Don't know if this is any use. An extract from "The Cornish Miner" by HJ.
"Probably the most effectual engine for mine drainage down to 1777 was still the old water-wheel and bobs, which, by Pryce's time, had reached a high degree of efficiency. The small wheels of twelve and fifteen feet diameter placed one above another had formerly done good service, but such "petit engines" had now nearly all been demolished and a single large wheel of thirty or forty feet diameter substituted in their stead. In Cook's Kitchen Mine a water-wheel forty-eight feet in diameter, working tiers of wooden pumps of nine inches bore, drew water from eighty fathoms under the adit, and Pryce was assured that if the stream of surface water had been sufficient to fill the buckets of the wheel, she would have drawn forty fathoms deeper with the same bore. Several of these old wooden pumps have been found from time to time in the course of unwatering long-abandoned mines. Part of the working barrel and the wind bore of one found in Wheal Castle, St. Just, are preserved in the Penzance Antiquarian Society Museum. Another was found more than thirty years ago in Wheal Reeth, near Godolphin Hill. The most interesting of all, however, on account of the illustration which accompanies it, is the description of one found about 1855 in an ancient mine called Wheal Freedom, near the estate of Craskin, in Wendron parish: "Soon after pumping was begun here a column of old wood pumps were found fixed in the shaft.

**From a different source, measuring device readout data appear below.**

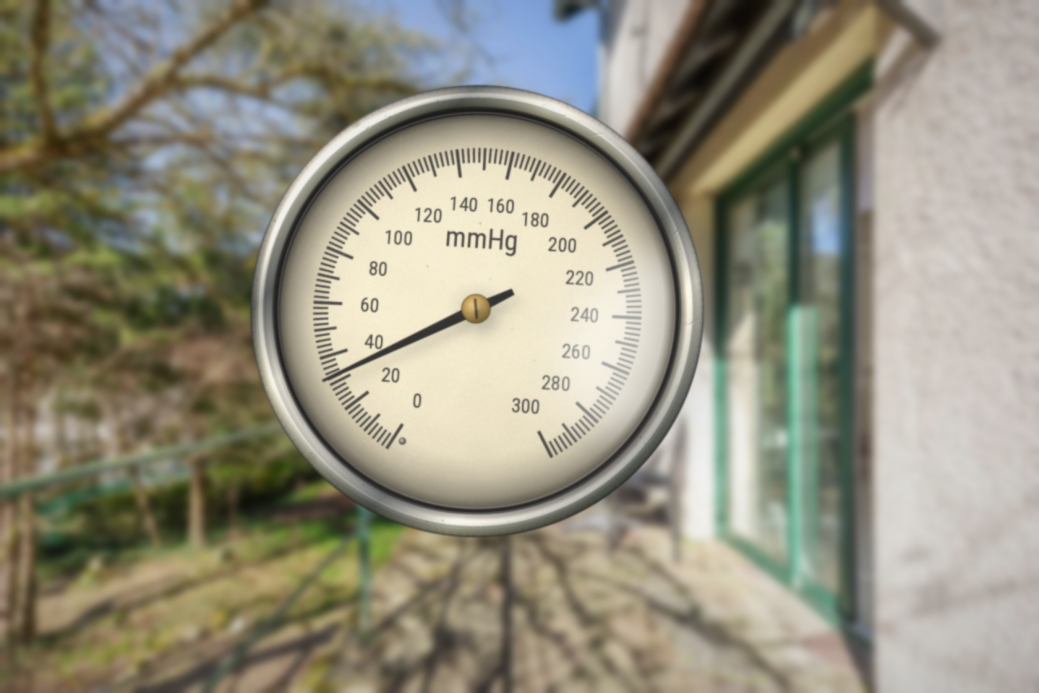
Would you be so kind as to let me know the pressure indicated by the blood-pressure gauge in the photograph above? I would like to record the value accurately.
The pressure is 32 mmHg
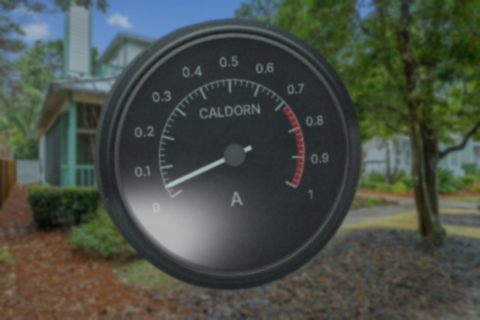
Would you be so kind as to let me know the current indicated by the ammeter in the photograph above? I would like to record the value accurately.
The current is 0.04 A
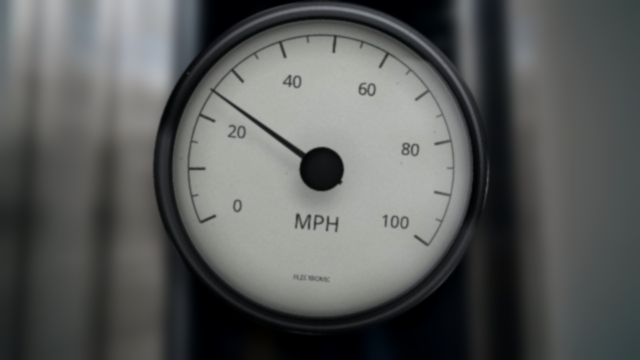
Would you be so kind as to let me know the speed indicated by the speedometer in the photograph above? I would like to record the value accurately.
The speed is 25 mph
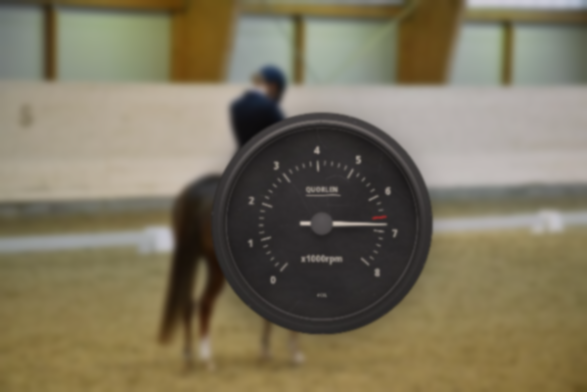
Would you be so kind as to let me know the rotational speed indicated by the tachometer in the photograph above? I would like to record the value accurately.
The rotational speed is 6800 rpm
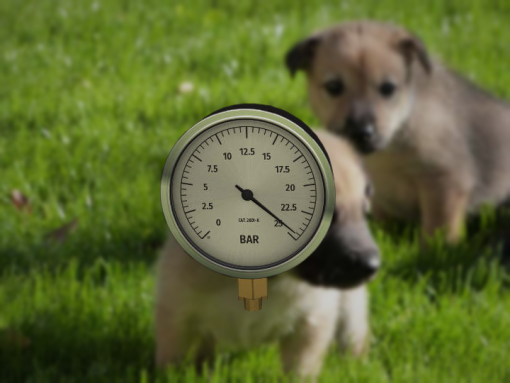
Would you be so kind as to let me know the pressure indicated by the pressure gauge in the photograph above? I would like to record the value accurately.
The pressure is 24.5 bar
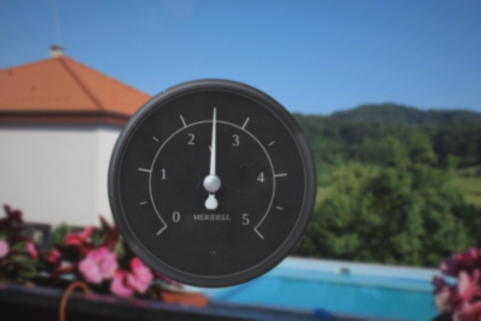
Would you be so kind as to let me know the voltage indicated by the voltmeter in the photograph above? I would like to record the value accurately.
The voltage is 2.5 V
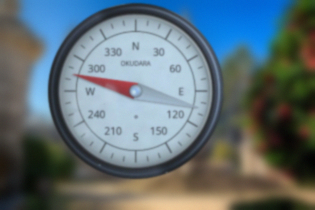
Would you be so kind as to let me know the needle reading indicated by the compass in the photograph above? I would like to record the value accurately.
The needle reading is 285 °
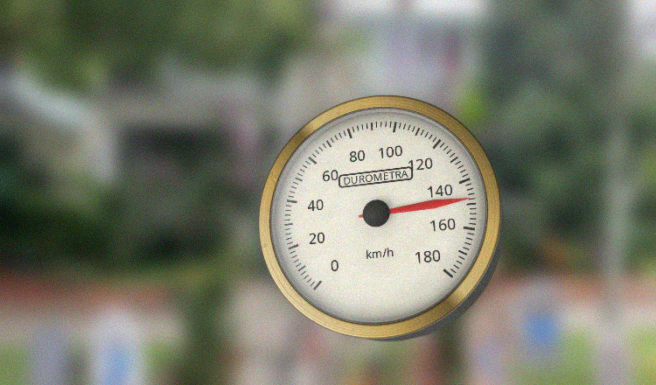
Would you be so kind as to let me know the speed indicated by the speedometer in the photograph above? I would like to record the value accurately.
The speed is 148 km/h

These were of elm-trees and the bore eleven inches in diameter. The working piece valve and wind bore were very remarkable. With the view no doubt to keeping the valve moist there was a bend made in the wind bore arrangement, which the contracted valve way must have greatly interfered with the operation of pumping. The rods and rodbucket had been removed. Much surmise was excited as to the motive-power used for draining the shaft with these pumps, as there was insufficient water in the valley during the greater part of the year and too small a fall to work pumps of such a size. It was thought that the land, being covered with trees at one time, may have attracted more water than at present."
Allen Buckley also mentions that water-powered pumps appeared to have been employed on the Tamar silver mines during the 15th century and Lewis mentions that a water-wheel and suction pump appears to have been used to dewater the Beer Ferris Mines in 1480.
The past is a foreign country: they do things differently there.